Da una parte si vuole mandare un messaggio chiaro ai governi del mondo. La crisi climatica va affrontata di petto. I governi lo devono sapere e devono sapere anche che le intelligenze, le spinte e le lotte che si sono venute organizzando dal basso hanno tutte le carte in regola per chiedere questo cambiamento. Di più: tra una COP e l’altra sono state più queste esperienze a dimostrare quanto il cambiamento sia necessario e possibile che i governi medesimi. Accanto a ciò il momento di protesta non può che guardare favorevolmente anche alla riorganizzazione globale in atto. Il sud del mondo, ciò che non è occidente, prova a indicare un’esigenza primaria nella cura del pianeta. Lo fa certo attraverso traiettorie non sempre lineari, magari problematiche, ma ci prova. In ballo ci sono interessi enormi, mentalità coloniali mai sconfitte, l’energia fossile da sostenere contro la scienza e contro la vita. Una sfida che però è lanciata.
Da un’altra parte lo sciopero non è dimentico del contesto internazionale in cui si sviluppa, con la tragica situazione in Palestina tutt’altro che risolta e quella nel cuore d’Europa con il precipizio della terza guerra mondiale a un passo.
La guerra è barbarie, orrore, morte. La guerra è nemica dell’ambiente. La distruzione dei luoghi, la costruzione, l’uso di armi che implicano emissioni e modificazioni di lunghissimo periodo degli ambienti sono un tragico portato dei conflitti e della logica militarista.
L’Europa di Von der Leyen, con il sostegno di forze cosiddette progressiste, liberali, conservatrici, ha compiuto con il Piano di Riarmo una scelta contro l’ambiente, che dirotta i fondi destinati alla riconversione ecologica.
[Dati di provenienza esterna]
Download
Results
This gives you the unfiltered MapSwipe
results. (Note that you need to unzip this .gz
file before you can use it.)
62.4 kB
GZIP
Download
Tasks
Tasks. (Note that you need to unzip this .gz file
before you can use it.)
Si tratta di una decisione molto grave che accomuna diverse opzioni politiche, comprese quelle cosiddette progressiste. L’Europa dovrebbe difendersi, difendere la propria identità contro i barbari (russi) alle porte. Persino un’alleanza tutt’altro che difensiva come la NATO andrebbe rilanciata perché, come dice Gianni Riotta, una delle tante voci del militarismo democratico, “nel XX secolo una coalizione di democrazie esorcizzò l’Apocalisse, la sfida del XXI sarà bissarne il successo, in un mondo spaurito, diviso”.
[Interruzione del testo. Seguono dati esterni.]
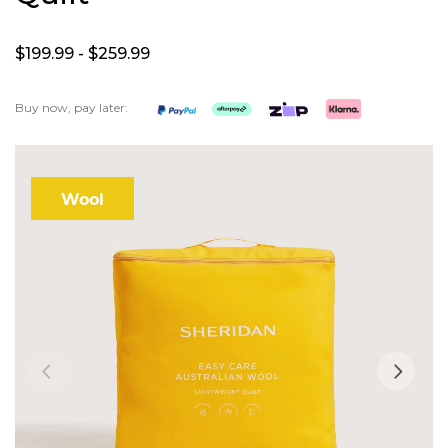
$199.
99
- $259.
99
Buy now, pay later:
Skip
to
the
Wool
end
of
the
images
gallery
Chi sciopera per il clima oggi sa bene che l’isteria guerrafondaia da qualsiasi parte arrivi non è la soluzione né sul piano della sicurezza comune, per cui serve semmai la trattativa, né sul piano di un serio approccio al cambiamento climatico. Chi sciopera oggi ha la consapevolezza che lottare per la casa comune significa anche seguire le pressanti richieste che vengono dal medio oriente: fermare l’import-export energetico con Israele, disinvestire dai suoi progetti di estrazione. Chi sciopera oggi, dunque, ci sa mostrare la connessione profonda tra i nodi che riguardano l’ambiente con altri nodi a partire dalla tendenza alla guerra di un capitalismo che torna ad essere politico, autoritario, oligarchico soprattutto nei luoghi della sua crisi più profonda.